Comme dans le cas de l'affiche « Saguenay, ville blanche », il n'y a eu aucune introspection ; aucun mea culpa. 

Ces actions offensives n'ont probablement pas été orchestrées par La Meute. Elles découlent néanmoins d'un phénomène très préoccupant qui s'étend de plus en plus au Québec. Et c'est là qu'il revient à tous de s'impliquer à l'intégration harmonieuse de l'étranger et à l'éducation de notre population.

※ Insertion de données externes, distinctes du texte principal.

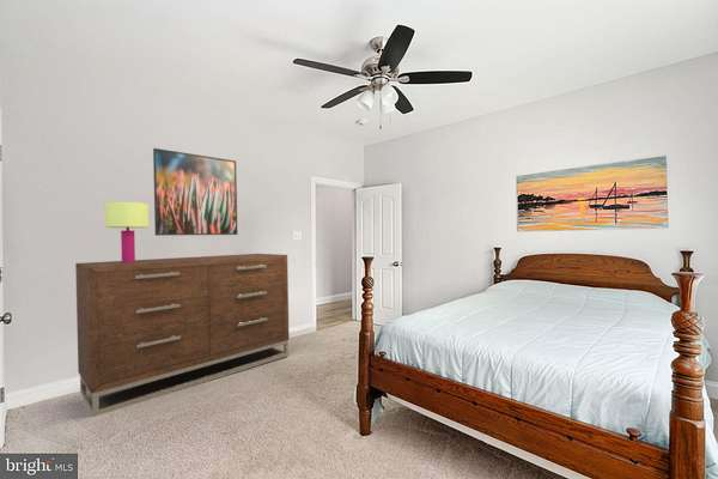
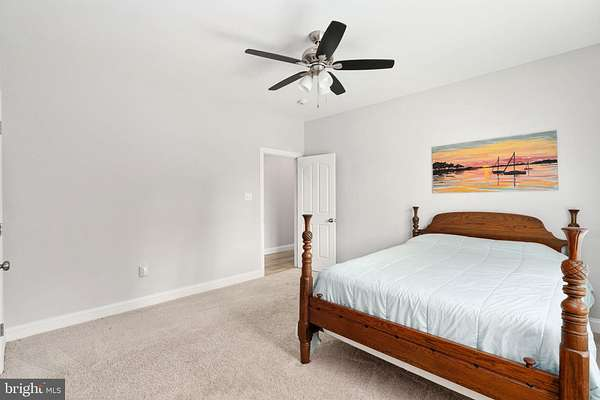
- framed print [152,147,238,237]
- table lamp [104,200,150,262]
- dresser [74,253,291,418]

La Meute, elle, préfère cultiver la peur et la montée de la droite avec des slogans tels : « Nous sommes le peuple ; nous sommes La Meute. »

Les représentants ont beau répéter sur toutes les tribunes qu'ils n'encouragent ni la violence ni l'intimidation, ils ont beau menacer les fautifs d'expulsion, il est dorénavant clair qu'ils ne peuvent plus contenir leurs disciples les plus radicaux. Ils leur ont offert un foyer qui n'existait pas jusqu'ici, et les débordements - qu'ils soient conformes ou non aux règles du groupe - ne feront que se multiplier avec le temps. C'est ce qui se passe lorsqu'on joue avec le feu. 

Pour reprendre les termes employés récemment par le maire Régis Labeaume, La Meute constitue une milice « potentiellement dangereuse » et « extrêmement toxique ». Il aurait pu ajouter : une milice infiniment plus menaçante qu'une simple famille d'immigrants qui souhaite s'installer au Québec tout en conservant ses croyances et ses pratiques religieuses, dans le respect de la Charte canadienne des droits et libertés de la personne.